Wednesday, December 16, 2009

Prisons and Public Safety: Learning from the "Gitmo North" debate

President Obama's announcement that the federal government will buy a mothballed supermax prison in northern Illinois (the fact that the such a facility was empty is itself an intriguing signal that the war on crime is drawing down) is bringing a new wave of criticism (mostly from Republicans) that this endangers public safety. As Helene Cooper and David Johnston, reporting in the NYTimes, summarize the thrust of concern:

“The administration has failed to explain how transferring terrorists to Gitmo North will make Americans safer than keeping terrorists off of our shores in the secure facility in Cuba,” Mitch McConnell of Kentucky, the Senate Republican leader, said in a statement. Representative John A. Boehner of Ohio, the House Republican leader, told reporters he would not vote to “spend one dime to move those prisoners to the U.S.”


The upcoming debate is unlikely to be inspiring, but it will be revealing of two features of contemporary American political culture that have helped sustain mass incarceration.

1. Prisons are never enough to make us feel safe. We want them and gated communities. Even when we have a supermax prison it would be much better if those prisons that are separated by water and national borders. Now its true that the fear being expressed is not simply of the super terrorists themselves (who will apparently have a virtually 1:1 ratio with guards), but their colleagues who may decide to retaliate against ordinary Americans. But that "logic" does not hold up. What stops the terrorists now from retaliating against "ordinary Americans" by blowing up strip malls in northern Illinois or northern Kentucky for that matter? What is being expressed here instead is the profound influence of the "container" metaphor turned toward its carceral core.

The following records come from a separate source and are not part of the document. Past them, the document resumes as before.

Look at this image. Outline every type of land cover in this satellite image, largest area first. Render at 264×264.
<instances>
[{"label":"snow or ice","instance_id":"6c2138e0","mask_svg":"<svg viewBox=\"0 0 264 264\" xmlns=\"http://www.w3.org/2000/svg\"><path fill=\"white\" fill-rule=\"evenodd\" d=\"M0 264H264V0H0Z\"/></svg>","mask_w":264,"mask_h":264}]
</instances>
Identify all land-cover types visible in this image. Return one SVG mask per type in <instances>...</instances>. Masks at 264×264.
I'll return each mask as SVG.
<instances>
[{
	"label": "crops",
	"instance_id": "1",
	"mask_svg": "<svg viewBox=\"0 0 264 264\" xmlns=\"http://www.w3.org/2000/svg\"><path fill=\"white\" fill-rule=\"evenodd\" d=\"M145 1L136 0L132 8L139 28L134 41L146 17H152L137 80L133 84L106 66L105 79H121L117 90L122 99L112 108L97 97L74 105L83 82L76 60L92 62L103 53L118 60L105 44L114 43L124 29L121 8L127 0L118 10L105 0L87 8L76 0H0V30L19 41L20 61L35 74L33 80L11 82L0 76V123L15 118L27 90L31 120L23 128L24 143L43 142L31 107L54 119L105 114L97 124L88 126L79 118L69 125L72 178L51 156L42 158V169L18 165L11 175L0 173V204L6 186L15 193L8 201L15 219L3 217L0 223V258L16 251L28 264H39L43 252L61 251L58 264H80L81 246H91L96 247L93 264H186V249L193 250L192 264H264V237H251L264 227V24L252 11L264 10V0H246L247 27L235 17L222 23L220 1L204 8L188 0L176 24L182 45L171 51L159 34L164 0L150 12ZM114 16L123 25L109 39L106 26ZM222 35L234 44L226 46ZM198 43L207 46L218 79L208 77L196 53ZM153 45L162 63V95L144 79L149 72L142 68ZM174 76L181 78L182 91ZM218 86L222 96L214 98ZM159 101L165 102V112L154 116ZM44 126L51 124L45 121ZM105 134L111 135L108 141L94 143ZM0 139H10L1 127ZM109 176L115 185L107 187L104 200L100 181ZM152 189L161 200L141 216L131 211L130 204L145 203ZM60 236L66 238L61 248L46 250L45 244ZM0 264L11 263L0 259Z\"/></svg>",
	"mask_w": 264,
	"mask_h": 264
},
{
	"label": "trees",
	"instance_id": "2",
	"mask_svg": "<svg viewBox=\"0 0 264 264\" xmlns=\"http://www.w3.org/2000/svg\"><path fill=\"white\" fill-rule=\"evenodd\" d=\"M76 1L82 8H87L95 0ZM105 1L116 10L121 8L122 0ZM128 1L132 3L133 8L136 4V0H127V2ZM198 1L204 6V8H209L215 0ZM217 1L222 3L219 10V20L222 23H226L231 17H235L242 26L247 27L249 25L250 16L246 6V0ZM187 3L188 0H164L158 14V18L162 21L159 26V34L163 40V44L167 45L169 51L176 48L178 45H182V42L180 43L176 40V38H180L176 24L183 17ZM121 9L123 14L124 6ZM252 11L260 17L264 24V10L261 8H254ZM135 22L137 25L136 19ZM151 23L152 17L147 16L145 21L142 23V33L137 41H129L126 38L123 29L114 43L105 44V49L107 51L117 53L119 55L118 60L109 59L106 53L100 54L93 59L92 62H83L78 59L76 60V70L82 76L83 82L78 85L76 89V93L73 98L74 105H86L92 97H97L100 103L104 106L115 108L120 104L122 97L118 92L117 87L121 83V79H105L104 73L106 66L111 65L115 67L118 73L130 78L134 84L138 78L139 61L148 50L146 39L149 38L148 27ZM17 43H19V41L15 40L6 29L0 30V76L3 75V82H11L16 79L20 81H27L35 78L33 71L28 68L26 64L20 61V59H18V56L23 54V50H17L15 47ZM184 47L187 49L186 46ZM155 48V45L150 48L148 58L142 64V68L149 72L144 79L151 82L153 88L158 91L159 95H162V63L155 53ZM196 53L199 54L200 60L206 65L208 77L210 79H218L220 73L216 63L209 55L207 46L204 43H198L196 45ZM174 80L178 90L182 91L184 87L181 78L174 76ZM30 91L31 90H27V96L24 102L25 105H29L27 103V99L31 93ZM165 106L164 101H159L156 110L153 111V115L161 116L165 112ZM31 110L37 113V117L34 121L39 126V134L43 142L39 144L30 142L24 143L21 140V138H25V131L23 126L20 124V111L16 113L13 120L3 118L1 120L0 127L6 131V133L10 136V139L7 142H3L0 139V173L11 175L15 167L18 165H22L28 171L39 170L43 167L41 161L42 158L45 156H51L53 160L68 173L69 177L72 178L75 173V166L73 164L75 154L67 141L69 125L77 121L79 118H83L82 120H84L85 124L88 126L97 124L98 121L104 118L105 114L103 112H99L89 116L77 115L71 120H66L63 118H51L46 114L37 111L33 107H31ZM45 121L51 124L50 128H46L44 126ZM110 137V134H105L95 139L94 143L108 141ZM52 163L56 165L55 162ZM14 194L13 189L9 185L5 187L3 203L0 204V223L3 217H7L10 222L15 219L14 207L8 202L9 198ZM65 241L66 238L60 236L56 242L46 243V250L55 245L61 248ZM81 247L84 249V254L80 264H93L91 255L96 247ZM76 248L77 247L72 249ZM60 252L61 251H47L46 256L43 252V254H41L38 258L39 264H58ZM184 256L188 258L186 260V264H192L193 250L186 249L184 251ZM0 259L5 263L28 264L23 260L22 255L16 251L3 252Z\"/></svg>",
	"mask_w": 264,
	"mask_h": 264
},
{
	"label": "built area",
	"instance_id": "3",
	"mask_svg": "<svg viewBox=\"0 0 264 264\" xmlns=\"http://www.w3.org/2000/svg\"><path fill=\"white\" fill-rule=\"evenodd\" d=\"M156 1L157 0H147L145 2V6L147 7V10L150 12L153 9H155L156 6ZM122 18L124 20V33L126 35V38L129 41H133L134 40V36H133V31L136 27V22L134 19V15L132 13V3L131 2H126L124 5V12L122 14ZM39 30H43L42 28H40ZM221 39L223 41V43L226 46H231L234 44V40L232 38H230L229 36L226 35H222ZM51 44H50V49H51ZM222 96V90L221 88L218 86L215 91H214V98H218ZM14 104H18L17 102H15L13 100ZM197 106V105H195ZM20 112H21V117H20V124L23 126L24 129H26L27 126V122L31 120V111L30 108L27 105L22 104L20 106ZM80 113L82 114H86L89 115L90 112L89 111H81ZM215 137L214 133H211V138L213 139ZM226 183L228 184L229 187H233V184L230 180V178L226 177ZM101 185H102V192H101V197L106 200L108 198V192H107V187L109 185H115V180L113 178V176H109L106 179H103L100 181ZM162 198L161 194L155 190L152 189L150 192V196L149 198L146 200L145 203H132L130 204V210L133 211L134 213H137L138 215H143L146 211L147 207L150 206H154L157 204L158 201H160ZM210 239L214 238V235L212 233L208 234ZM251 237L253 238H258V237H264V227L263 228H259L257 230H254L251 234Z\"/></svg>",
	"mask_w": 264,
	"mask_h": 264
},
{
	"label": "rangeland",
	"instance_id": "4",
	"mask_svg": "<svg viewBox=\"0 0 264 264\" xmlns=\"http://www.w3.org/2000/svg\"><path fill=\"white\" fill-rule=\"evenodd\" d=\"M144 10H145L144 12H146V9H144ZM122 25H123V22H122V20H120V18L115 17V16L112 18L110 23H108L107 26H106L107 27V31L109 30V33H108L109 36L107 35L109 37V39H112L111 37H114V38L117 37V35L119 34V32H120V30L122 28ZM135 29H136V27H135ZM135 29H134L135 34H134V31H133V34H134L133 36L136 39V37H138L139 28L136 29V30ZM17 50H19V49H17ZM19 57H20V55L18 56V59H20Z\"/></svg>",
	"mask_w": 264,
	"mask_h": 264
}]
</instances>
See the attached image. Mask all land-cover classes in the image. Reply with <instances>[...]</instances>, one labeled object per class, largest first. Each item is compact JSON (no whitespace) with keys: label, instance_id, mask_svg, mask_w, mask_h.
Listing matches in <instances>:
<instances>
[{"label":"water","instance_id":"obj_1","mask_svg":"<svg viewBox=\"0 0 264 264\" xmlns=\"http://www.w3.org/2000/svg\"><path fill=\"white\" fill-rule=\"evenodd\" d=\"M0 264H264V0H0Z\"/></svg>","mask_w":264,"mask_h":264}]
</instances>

2. Congress, whichever party is in or out of power, finds it very hard to be on the side of providing less protection to Americans against criminal violence of any kind. I argued in Governing through Crime, that Congress (and state legislatures) now find it natural to view themselves as representing American crime victims as the idealized citizens of the Republic. I predict plenty of Democrats will join with Republicans to block any actual transfer of prisoners.

If the Republicans get away with spinning this as Obama making ordinary Americans vulnerable in order to please liberal cosmopolitan elites (mostly in Europe), they will have effectively reprised the Nixon v. Ramsey Clark moves of 1968, despite a period of declining crime and rising environmental threat.